13. September 2025: Die Kunst ist DIE Tochter der Freiheit.
Foto: Eule Orgel Oberkirche St. Nikolai Cottbus 2025
Mein Konzert in der Klosterkirche war sehr schön. Die pneumatische Orgel ist in der trockenen Akustik, wenn Publikum da ist, nicht so ganz leicht zu spielen. Mir gefallen die Registerzüge mit ihren goldenen Bögen, die man nach oben wegdrücken muss.

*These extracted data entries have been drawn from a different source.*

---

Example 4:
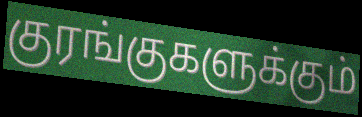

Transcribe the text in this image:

குரங்குகளுக்கும்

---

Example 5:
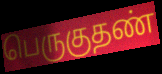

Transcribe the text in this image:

பெருகுதண்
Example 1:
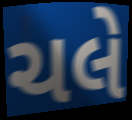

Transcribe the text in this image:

ચલે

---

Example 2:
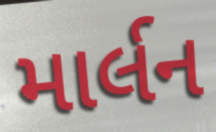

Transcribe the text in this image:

માર્લન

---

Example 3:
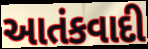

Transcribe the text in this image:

આતંકવાદી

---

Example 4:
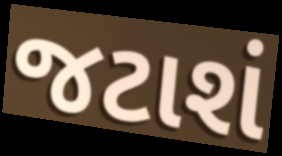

Dann spielte ich die gleichschwebende Eule Orgel Oberkirche St. Nikolai Cottbus, Süd-Brandenburg, Niederlausitz, 3 M, 50 R, Schleifladen, 3672 Pfeifen:
Walze, Schweller, Pistons, Tremulanten. Sie besitzt ein Fernwerk, eine Vleugels-Orgel aus den Sechzigern aus der Kapelle / Loge nebenan, 2 M, die separat auf dem SW hinzugeschaltet werden kann. So besitzt die Orgel 4 Manuale.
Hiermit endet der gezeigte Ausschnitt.